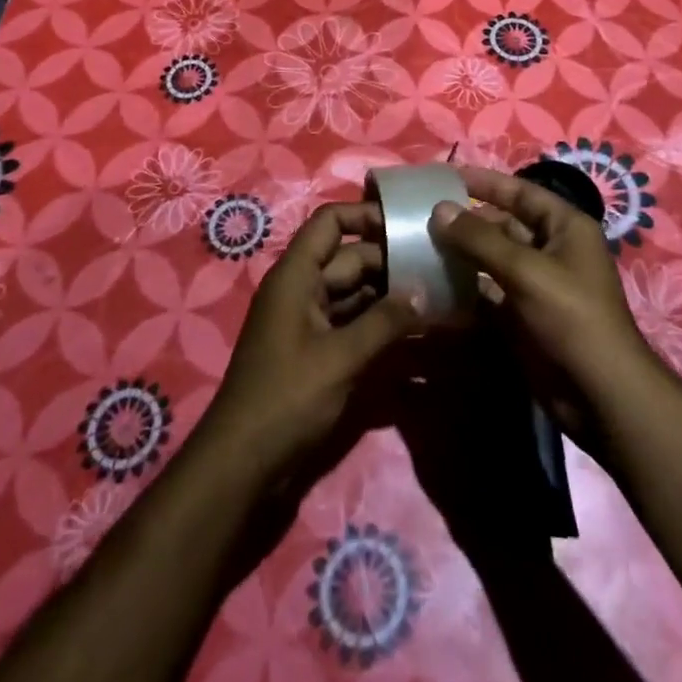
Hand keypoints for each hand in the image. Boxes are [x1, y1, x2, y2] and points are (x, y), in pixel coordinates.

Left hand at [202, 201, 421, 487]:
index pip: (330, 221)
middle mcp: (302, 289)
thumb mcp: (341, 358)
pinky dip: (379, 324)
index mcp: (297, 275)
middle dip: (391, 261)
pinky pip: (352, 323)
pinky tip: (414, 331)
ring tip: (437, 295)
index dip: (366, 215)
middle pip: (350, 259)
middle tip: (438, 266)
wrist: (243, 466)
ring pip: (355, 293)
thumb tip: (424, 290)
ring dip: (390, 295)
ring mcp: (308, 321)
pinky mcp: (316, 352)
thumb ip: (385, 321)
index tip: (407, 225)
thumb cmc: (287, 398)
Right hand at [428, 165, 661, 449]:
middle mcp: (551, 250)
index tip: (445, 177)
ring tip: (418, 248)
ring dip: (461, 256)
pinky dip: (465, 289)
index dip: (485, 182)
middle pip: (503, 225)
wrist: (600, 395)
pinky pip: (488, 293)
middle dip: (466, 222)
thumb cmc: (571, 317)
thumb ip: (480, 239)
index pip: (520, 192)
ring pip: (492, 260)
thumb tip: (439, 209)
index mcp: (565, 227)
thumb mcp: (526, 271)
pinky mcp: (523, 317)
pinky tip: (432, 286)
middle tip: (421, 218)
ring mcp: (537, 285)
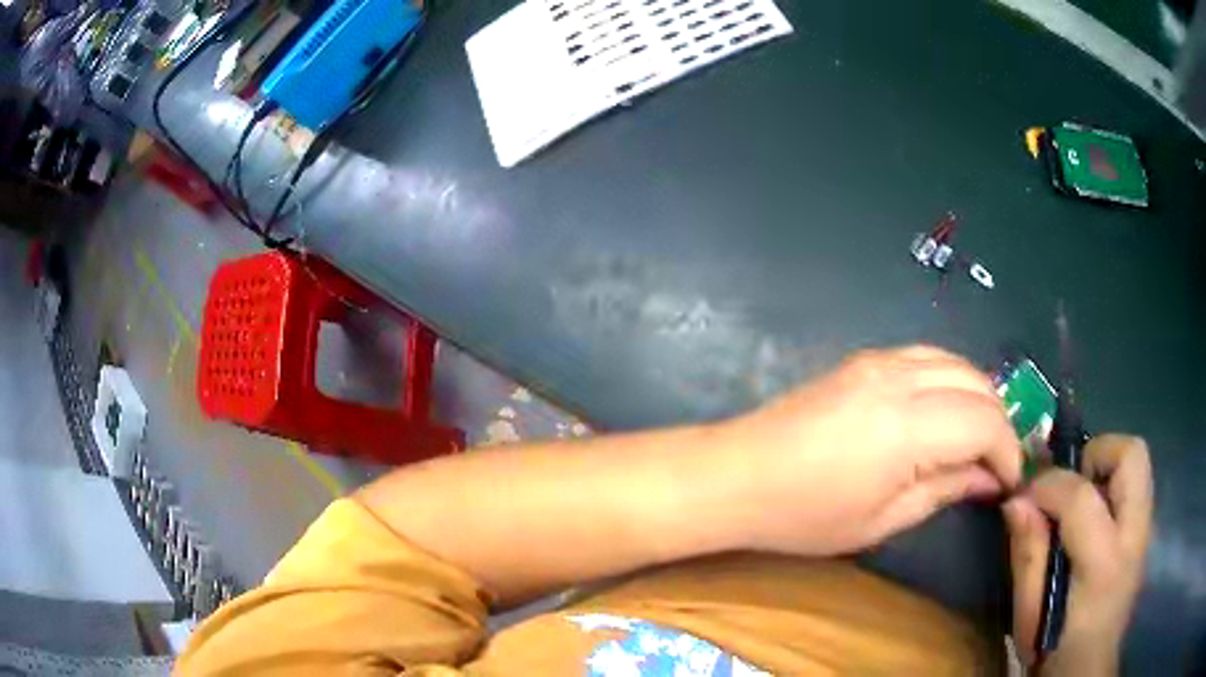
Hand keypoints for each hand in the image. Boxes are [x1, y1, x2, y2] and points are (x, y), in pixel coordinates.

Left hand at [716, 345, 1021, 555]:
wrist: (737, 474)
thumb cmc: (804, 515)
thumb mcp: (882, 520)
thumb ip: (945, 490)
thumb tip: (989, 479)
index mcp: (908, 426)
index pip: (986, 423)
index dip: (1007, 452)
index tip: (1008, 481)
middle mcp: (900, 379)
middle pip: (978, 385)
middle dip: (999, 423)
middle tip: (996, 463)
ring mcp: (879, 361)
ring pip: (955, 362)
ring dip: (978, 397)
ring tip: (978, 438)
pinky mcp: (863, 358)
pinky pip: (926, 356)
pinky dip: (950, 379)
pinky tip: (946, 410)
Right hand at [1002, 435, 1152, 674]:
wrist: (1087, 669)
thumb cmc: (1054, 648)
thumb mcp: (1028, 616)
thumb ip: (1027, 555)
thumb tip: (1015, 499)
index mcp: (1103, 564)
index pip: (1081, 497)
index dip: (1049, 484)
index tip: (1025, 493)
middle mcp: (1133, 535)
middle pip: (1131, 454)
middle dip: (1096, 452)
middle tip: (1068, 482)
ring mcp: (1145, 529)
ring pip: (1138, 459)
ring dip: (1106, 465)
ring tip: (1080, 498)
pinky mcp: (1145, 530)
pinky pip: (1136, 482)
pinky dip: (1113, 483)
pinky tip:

------------------------------------

GOAL OF THE EXERCISE:
An exact copy of the listing is required, with every image removed.

ANSWER FOR THIS EXERCISE:
Hand keypoints for each hand in the image. Boxes are [x1, y1, x2, y2] and points are (x, y), in pixel coordinates.

Left hand at [202, 201, 421, 487]:
index pip: (330, 221)
middle mcp: (302, 289)
thumb mcp: (341, 358)
pinky dip: (379, 324)
index mcp: (297, 275)
middle dip: (391, 261)
pinky pip: (352, 323)
pinky tip: (414, 331)
ring tip: (437, 295)
index dip: (366, 215)
middle pip: (350, 259)
middle tip: (438, 266)
wrist: (243, 466)
ring pip: (355, 293)
thumb tip: (424, 290)
ring dip: (390, 295)
ring mcp: (308, 321)
pinky mcp: (316, 352)
thumb ip: (385, 321)
index tip: (407, 225)
thumb cmc: (287, 398)
Right hand at [428, 165, 661, 449]:
middle mcp: (551, 250)
index tip: (445, 177)
ring tip: (418, 248)
ring dip: (461, 256)
pinky dip: (465, 289)
index dip: (485, 182)
middle pip: (503, 225)
wrist: (600, 395)
pinky pip: (488, 293)
middle dip: (466, 222)
thumb cmc: (571, 317)
thumb ip: (480, 239)
index pip: (520, 192)
ring pip: (492, 260)
thumb tip: (439, 209)
index mcp: (565, 227)
thumb mcp: (526, 271)
pinky mcp: (523, 317)
pinky tip: (432, 286)
middle tip: (421, 218)
ring mcp: (537, 285)
Hand keypoints for each hand in the image. Boxes are [x1, y1, x2, y2] and points are (x, y), in pixel coordinates.

Left hand at [716, 345, 1021, 555]:
wrist: (737, 474)
thumb cmc: (804, 515)
thumb mcp: (882, 520)
thumb ip: (945, 490)
thumb tip: (989, 479)
index mcp: (908, 426)
index pip: (986, 423)
index dip: (1007, 452)
index tip: (1008, 481)
middle mcp: (900, 379)
middle pip: (978, 385)
middle dip: (999, 423)
middle tip: (996, 463)
ring mcp: (879, 361)
ring pip: (955, 362)
ring dip: (978, 397)
ring tip: (978, 438)
pinky mcp: (863, 358)
pinky pip: (926, 356)
pinky dip: (950, 379)
pinky tip: (946, 410)
Right hand at [1002, 435, 1152, 674]:
wrist: (1087, 669)
thumb cmc: (1054, 648)
thumb mcp: (1028, 616)
thumb ip: (1027, 555)
thumb tip: (1015, 499)
index mcp: (1103, 564)
index pip: (1081, 497)
index dip: (1049, 484)
index tip: (1025, 493)
middle mcp: (1133, 535)
middle pip: (1131, 454)
middle dip: (1096, 452)
middle tip: (1068, 482)
ring mcp: (1145, 529)
ring pip: (1138, 459)
ring dip: (1106, 465)
ring tip: (1080, 498)
pinky mcp: (1145, 530)
pinky pip: (1136, 482)
pinky dip: (1113, 483)
pinky tip:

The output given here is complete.